Arek Kulczyk earned his Ph.D. from the University of Cambridge in the UK.  At the MRC Laboratory of Molecular Biology, he worked on NMR structure determination of zinc-finger (Zf) domains from DNA ligase III (DL3) and poly-ADP ribose polymerase 1 (PARP-1), the two medically important proteins involved in DNA repair; proteins that function by binding to breaks in DNA phosphodiester backbone.  Arek determined a structure of the Zf from DL3 and characterized its interaction with DNA (Kulczyk et al., 2004, JMB).  After earning his doctorate degree, he moved to Boston, MA and began postdoctoral studies in the field of DNA replication at Harvard University.  Under mentorship of Charles Richardson and in collaboration with Antoine van Oijen, he developed novel single-molecule techniques for monitoring enzymatic activities of the replication proteins (Duderstadt et al., 2016, Mol.

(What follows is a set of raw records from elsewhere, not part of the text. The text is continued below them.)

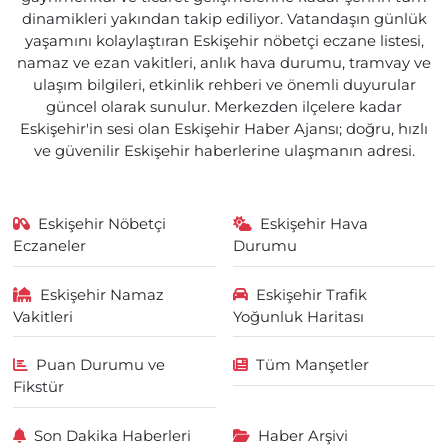
dinamikleri yakından takip ediliyor. Vatandaşın günlük
yaşamını kolaylaştıran Eskişehir nöbetçi eczane listesi,
namaz ve ezan vakitleri, anlık hava durumu, tramvay ve
ulaşım bilgileri, etkinlik rehberi ve önemli duyurular
güncel olarak sunulur. Merkezden ilçelere kadar
Eskişehir'in sesi olan Eskişehir Haber Ajansı; doğru, hızlı
ve güvenilir Eskişehir haberlerine ulaşmanın adresi.
Eskişehir Nöbetçi
Eskişehir Hava
Eczaneler
Durumu
Eskişehir Namaz
Eskişehir Trafik
Vakitleri
Yoğunluk Haritası
Puan Durumu ve
Tüm Manşetler
Fikstür
Son Dakika Haberleri
Haber Arşivi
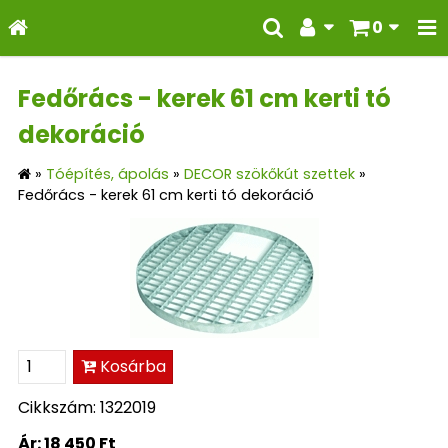
0
Fedőrács - kerek 61 cm kerti tó
dekoráció
»
Tóépítés, ápolás
»
DECOR szökőkút szettek
»
Fedőrács - kerek 61 cm kerti tó dekoráció
Kosárba
Cikkszám: 1322019
Ár:
18 450 Ft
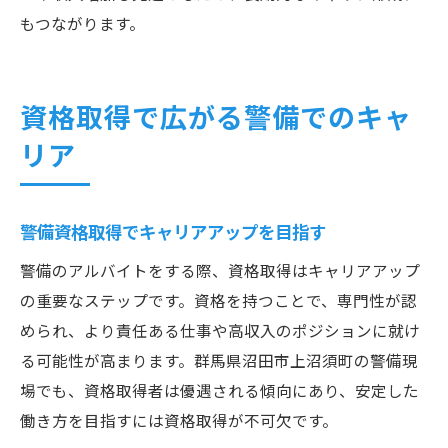
もつながります。
資格取得で広がる警備でのキャ
リア
警備資格取得でキャリアアップを目指す
警備のアルバイトをする際、資格取得はキャリアアップ
の重要なステップです。資格を持つことで、専門性が認
められ、より責任ある仕事や高収入のポジションに就け
る可能性が高まります。群馬県沼田市上沼須町の警備現
場でも、資格取得者は優遇される傾向にあり、安定した
働き方を目指すには資格取得が不可欠です。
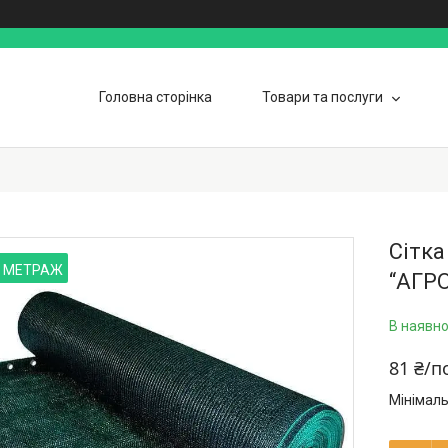
Головна сторінка
Товари та послуги
Гарантія
Контакти
Графік р
Сітка
 МЕТРАЖ
“AГР
В наявно
81 ₴/п
Мінімаль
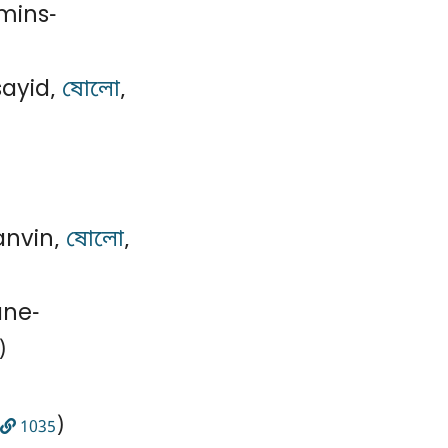
mins-
sayid,
ষোলো
,
anvin,
ষোলো
,
ane-
)
)
1035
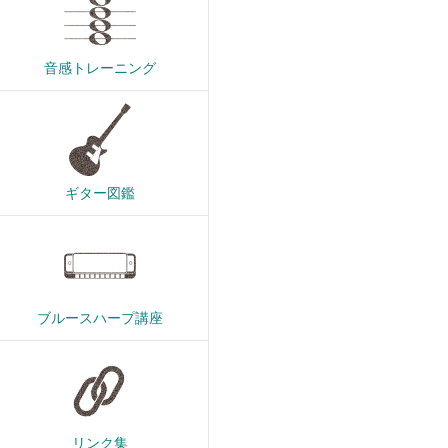
音感トレーニング
ギター図鑑
ブルースハープ講座
リンク集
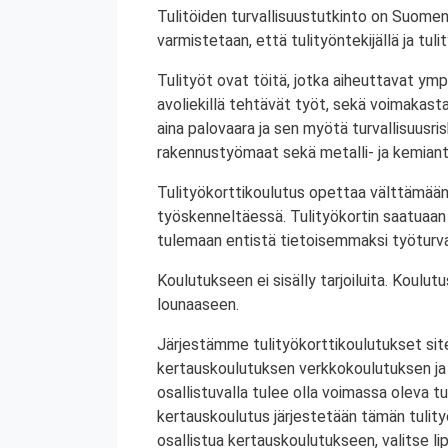
Tulitöiden turvallisuustutkinto on Suomen
varmistetaan, että tulityöntekijällä ja tul
Tulityöt ovat töitä, jotka aiheuttavat ympä
avoliekillä tehtävät työt, sekä voimakasta 
aina palovaara ja sen myötä turvallisuusrisk
rakennustyömaat sekä metalli- ja kemiant
Tulityökorttikoulutus opettaa välttämään
työskenneltäessä. Tulityökortin saatuaan 
tulemaan entistä tietoisemmaksi työturval
Koulutukseen ei sisälly tarjoiluita. Koul
lounaaseen.
Järjestämme tulityökorttikoulutukset site
kertauskoulutuksen verkkokoulutuksen ja
osallistuvalla tulee olla voimassa oleva tu
kertauskoulutus järjestetään tämän tulit
osallistua kertauskoulutukseen, valitse li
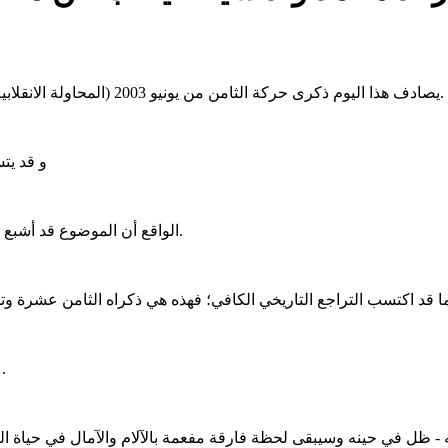
يصادف هذا اليوم ذكرى حركة الثامن من يونيو 2003 (المحاولة الانقلابية) التي شكلت حينها وميضا كاشفا وانفجارا مدويا بنكهة انفراج الخلاص.
و قد يت
الواقع أن الموضوع قد أشبع تناولا خلال السنوات الماضية مما يفقده طابع الحساسية و رونق الجدة.
مع ذلك ثمة أمور لصيقة بالذات والوجدان ومكنونات ال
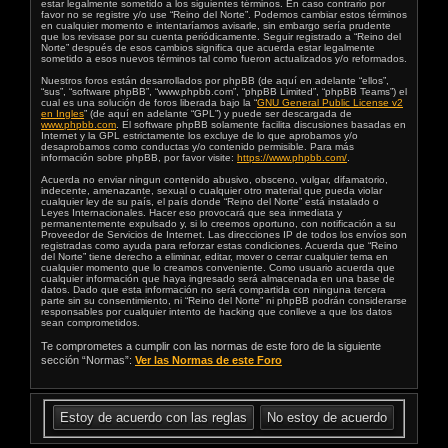
estar legalmente sometido a los siguientes términos. En caso contrario por
favor no se registre y/o use “Reino del Norte”. Podemos cambiar estos términos
en cualquier momento e intentaríamos avisarle, sin embargo sería prudente
que los revisase por su cuenta periódicamente. Seguir registrado a “Reino del
Norte” después de esos cambios significa que acuerda estar legalmente
sometido a esos nuevos términos tal como fueron actualizados y/o reformados.
Nuestros foros están desarrollados por phpBB (de aquí en adelante “ellos”,
“sus”, “software phpBB”, “www.phpbb.com”, “phpBB Limited”, “phpBB Teams”) el
cual es una solución de foros liberada bajo la “
GNU General Public License v2
en Ingles
” (de aquí en adelante “GPL”) y puede ser descargada de
www.phpbb.com
. El software phpBB solamente facilita discusiones basadas en
Internet y la GPL estrictamente los excluye de lo que aprobamos y/o
desaprobamos como conductas y/o contenido permisible. Para más
información sobre phpBB, por favor visite:
https://www.phpbb.com/
.
Acuerda no enviar ningun contenido abusivo, obsceno, vulgar, difamatorio,
indecente, amenazante, sexual o cualquier otro material que pueda violar
cualquier ley de su país, el país donde “Reino del Norte” está instalado o
Leyes Internacionales. Hacer eso provocará que sea inmediata y
permanentemente expulsado y, si lo creemos oportuno, con notificación a su
Proveedor de Servicios de Internet. Las direcciones IP de todos los envíos son
registradas como ayuda para reforzar estas condiciones. Acuerda que “Reino
del Norte” tiene derecho a eliminar, editar, mover o cerrar cualquier tema en
cualquier momento que lo creamos conveniente. Como usuario acuerda que
cualquier información que haya ingresado será almacenada en una base de
datos. Dado que esta información no será compartida con ninguna tercera
parte sin su consentimiento, ni “Reino del Norte” ni phpBB podrán considerarse
responsables por cualquier intento de hacking que conlleve a que los datos
sean comprometidos.
Te comprometes a cumplir con las normas de este foro de la siguiente
sección “Normas”:
Ver las Normas de este Foro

Cell.; Geertsema & Kulczyk et al., 2014, PNAS; Loparo & Kulczyk et al., 2011, PNAS; Kulczyk et al., 2010, JVE).  In 2013, Arek became an Instructor in Biological Chemistry and Molecular Pharmacology at Harvard Medical School in Boston; the junior faculty appointment that provided an opportunity to establish an independent research program.  Arek determined a structure of the 650 kDa bacteriophage T7 replisome using single-particle cryo-electron microscopy (cryo-EM).  The structure provides the first detailed snapshot of the entire replisome and reveals fundamental molecular mechanisms for coordination of leading- and lagging-strand synthesis (Kulczyk et al., 2017, PNAS; Kulczyk et al., 2012, PNAS; Kulczyk et al., 2012, JBC).  In September 2017, Arek joined the Institite for Quantitative Biomedicine and the Department of Biochemistry and Microbiology at Rutgers University as an Assistant Professor.  The primary research goal of the Kulczyk Laboratory is to integrate structural approaches, in particular single-particle cryo-electron microscopy (cryo-EM), single-molecule techniques and novel correlative light and electron microscopy (CLEM) methods to study DNA replication and repair in human mitochondria.